A LIBRAS é constituída de sinais, que significam tanto letras, com os quais é possível descrever as palavras, como símbolos completos, significando nomes e coisas. Como se dá cada uso? 

A língua de sinais é composta por várias configurações de mãos, que são as formas que a mão toma para cada sinal. Com ela, podemos fazer o alfabeto, que usamos para nomear coisas e pessoas para as quais não foi criado um sinal específico. A partir dessas configurações, são feitos os sinais para cada objeto, local, pessoa, sentimento, verbo…. E somente a pessoa surda pode criar um sinal específico.

Crédito: Arquivo Pessoal
Crédito: Arquivo Pessoal

  

Pouca gente sabe, mas sinais são criados também para representar o nome de pessoas, sem que seja necessário soletrá-lo. Você pode contar um pouco sobre esse processo? 

Esses sinais específicos de cada pessoa estão relacionados às características dela. Portanto, eu (Amanda) tenho um sinal que representa a minha pessoa dentro da comunidade surda quando falarem sobre mim, usarão o meu sinal específico. Outra pessoa de mesmo nome terá um sinal diferente para representá-la, sendo um sinal relacionado a uma característica dela. Lembrando que quem “batiza” com um sinal a pessoa dentro da comunidade surda é apenas o surdo. 

Quanto tempo demorou para você dominar a LIBRAS? Você acha que é mais fácil ou mais difícil por ser ouvinte? 

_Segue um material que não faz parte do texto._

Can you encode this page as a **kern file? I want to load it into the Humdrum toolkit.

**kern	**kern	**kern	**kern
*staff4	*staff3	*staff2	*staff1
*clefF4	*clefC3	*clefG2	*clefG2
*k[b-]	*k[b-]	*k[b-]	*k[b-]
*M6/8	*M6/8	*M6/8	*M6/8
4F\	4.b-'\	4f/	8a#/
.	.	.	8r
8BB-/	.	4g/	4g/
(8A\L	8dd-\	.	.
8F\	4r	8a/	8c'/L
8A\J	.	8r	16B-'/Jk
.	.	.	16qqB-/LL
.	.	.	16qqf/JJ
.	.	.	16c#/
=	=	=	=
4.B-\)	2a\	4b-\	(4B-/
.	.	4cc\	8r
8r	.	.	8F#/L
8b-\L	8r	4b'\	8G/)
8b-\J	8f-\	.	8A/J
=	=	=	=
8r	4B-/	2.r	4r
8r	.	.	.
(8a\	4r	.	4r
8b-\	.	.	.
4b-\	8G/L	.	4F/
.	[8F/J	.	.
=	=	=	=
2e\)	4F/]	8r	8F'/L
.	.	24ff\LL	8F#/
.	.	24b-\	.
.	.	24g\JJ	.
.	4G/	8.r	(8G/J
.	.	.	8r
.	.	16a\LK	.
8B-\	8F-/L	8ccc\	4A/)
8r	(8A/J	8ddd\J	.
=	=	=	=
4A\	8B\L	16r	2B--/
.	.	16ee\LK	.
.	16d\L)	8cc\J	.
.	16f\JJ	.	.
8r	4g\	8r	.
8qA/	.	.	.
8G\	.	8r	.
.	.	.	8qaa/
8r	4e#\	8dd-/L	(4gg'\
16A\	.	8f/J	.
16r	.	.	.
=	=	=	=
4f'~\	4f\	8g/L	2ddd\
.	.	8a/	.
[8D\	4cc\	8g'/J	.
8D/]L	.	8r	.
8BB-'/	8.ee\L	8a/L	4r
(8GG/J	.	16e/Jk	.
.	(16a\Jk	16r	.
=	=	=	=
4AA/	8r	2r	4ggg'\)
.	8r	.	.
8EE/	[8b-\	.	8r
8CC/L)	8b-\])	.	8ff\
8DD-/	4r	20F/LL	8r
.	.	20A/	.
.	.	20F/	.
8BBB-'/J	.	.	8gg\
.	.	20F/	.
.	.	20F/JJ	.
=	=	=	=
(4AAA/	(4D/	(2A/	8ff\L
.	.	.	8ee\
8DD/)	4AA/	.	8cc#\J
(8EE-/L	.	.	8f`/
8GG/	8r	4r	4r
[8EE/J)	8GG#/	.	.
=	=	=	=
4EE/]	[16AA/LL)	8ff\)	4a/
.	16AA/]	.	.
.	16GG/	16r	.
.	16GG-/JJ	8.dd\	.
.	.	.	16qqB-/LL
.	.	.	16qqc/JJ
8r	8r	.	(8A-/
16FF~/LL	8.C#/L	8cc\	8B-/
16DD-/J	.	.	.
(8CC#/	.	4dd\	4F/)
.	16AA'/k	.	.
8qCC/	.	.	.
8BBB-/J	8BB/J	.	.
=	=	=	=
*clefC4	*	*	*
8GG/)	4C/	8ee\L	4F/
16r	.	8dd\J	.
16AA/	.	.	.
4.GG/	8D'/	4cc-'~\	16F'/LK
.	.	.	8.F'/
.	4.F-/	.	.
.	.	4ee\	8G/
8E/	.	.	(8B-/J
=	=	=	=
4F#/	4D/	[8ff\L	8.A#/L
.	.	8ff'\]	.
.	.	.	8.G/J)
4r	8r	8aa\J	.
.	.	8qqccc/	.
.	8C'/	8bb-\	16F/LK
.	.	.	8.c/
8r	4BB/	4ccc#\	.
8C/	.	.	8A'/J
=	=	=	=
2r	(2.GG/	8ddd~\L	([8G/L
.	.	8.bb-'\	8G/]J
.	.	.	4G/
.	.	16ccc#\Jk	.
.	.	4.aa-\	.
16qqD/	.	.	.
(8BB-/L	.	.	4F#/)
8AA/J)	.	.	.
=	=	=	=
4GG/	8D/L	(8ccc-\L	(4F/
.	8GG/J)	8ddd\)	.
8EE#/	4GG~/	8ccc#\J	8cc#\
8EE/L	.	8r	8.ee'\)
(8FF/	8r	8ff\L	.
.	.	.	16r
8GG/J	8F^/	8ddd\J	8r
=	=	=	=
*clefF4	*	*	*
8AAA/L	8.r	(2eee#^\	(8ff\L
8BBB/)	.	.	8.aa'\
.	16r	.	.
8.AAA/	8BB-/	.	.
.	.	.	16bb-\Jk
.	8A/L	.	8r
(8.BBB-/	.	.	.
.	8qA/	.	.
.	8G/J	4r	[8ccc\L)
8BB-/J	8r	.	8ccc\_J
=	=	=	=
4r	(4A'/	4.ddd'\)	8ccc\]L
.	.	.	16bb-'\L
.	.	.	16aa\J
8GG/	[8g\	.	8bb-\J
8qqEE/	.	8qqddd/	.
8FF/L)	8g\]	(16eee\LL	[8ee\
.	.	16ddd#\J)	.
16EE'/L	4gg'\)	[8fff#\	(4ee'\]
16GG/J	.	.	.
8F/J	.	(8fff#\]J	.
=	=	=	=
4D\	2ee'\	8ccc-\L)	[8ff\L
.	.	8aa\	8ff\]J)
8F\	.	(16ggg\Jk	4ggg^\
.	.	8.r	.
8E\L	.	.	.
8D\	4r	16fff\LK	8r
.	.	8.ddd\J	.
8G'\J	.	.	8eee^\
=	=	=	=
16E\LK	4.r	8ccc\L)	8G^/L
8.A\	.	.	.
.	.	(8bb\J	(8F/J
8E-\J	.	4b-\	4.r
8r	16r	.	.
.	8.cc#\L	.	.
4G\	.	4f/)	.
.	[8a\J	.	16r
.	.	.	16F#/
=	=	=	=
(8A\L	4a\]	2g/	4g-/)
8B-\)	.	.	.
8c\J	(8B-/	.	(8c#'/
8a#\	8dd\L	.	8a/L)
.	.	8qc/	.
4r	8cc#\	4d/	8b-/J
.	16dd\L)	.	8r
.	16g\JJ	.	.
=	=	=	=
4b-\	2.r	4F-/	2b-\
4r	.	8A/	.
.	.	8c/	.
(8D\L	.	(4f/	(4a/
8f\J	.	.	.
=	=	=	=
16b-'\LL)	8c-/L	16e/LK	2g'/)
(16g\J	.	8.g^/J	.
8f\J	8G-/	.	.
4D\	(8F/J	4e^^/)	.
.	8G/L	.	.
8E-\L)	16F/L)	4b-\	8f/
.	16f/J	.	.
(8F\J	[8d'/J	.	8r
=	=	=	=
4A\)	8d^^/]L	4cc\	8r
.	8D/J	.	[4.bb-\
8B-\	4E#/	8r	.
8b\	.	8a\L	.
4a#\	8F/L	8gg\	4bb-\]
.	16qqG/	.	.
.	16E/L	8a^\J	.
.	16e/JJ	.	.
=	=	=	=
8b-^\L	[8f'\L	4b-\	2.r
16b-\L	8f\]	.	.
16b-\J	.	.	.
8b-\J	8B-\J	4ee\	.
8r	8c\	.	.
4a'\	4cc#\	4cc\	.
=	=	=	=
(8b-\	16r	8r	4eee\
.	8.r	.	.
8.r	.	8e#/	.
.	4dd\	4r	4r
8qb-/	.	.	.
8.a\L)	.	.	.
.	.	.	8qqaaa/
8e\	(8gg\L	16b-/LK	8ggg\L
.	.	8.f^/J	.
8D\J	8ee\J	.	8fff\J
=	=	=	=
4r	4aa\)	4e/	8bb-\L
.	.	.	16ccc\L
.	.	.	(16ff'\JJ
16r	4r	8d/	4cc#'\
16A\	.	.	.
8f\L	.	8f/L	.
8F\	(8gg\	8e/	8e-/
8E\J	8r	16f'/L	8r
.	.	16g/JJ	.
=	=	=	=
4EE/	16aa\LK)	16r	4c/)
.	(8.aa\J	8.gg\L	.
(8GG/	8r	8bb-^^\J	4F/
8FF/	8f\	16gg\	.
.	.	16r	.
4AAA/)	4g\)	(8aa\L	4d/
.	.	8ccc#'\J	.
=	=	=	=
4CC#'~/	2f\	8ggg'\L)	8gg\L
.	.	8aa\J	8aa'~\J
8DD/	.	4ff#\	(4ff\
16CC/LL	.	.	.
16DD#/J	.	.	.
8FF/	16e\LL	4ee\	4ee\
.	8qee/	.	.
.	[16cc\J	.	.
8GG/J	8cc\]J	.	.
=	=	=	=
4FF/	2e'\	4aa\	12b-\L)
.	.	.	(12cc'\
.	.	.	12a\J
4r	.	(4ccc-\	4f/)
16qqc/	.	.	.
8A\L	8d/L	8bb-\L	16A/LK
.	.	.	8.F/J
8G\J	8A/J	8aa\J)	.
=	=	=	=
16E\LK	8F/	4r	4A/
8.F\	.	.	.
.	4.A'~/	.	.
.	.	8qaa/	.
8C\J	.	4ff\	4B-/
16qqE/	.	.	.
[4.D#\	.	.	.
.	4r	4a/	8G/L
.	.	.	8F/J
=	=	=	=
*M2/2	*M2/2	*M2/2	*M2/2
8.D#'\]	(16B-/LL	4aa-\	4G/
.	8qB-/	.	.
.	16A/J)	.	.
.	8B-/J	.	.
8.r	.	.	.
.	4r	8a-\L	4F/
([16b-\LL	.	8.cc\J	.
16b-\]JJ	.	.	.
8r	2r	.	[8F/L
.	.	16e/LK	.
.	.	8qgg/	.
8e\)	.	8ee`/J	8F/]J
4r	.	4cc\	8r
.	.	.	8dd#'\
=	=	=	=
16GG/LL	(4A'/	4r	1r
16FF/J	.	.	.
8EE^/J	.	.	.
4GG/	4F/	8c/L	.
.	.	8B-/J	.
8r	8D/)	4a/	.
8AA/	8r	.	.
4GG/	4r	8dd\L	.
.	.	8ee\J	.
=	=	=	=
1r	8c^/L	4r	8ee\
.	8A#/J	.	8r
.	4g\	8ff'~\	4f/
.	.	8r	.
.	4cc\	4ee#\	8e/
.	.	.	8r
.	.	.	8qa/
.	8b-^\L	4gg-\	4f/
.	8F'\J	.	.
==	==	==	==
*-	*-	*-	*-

Estudei tendo os surdos como professores por uns quatro a cinco meses até meu início com a interpretação. Tínhamos uma ouvinte na sala, a fonoaudióloga Michele Toso Cappellini, que ajudou muito também. Juntas, iniciamos o trabalho na igreja. Ser ouvinte ajuda, se seus professores forem ouvintes; sendo eles surdos, não faz muita diferença, pois você só terá dois caminhos: estudar ou estudar (risos). O problema de ser ouvinte é que você precisa treinar seu cérebro a pensar como surdo, o que significa outras regras, outra forma de raciocinar.

Infelizmente, é raro encontrar pessoas não-surdas que saibam LIBRAS. Esse cenário dificulta a inclusão de pessoas surdas? 

Realmente, somos um país majoritário da língua portuguesa falada. Se ao menos conseguíssemos tirar o “medo” da sociedade de se relacionar com a pessoa surda, fazendo com que fossem colocadas estratégias de comunicação mais em prática com ela, já diminuiríamos o tamanho desse obstáculo da inclusão. Por exemplo: costumo explicar, com o objetivo de auxiliar as pessoas ouvintes não usuárias da língua de sinais, que não é necessário elevar o tom de voz ao falar com o surdo; e sim falar de frente, pausadamente e articulando bem a boca, visto que a maioria dos surdos é oralizada (faz boa leitura oro-facial). Além disso, mostrar (indicar) as coisas, escrever palavras-chaves… são dicas simples e que ajudam a diminuir a exclusão social.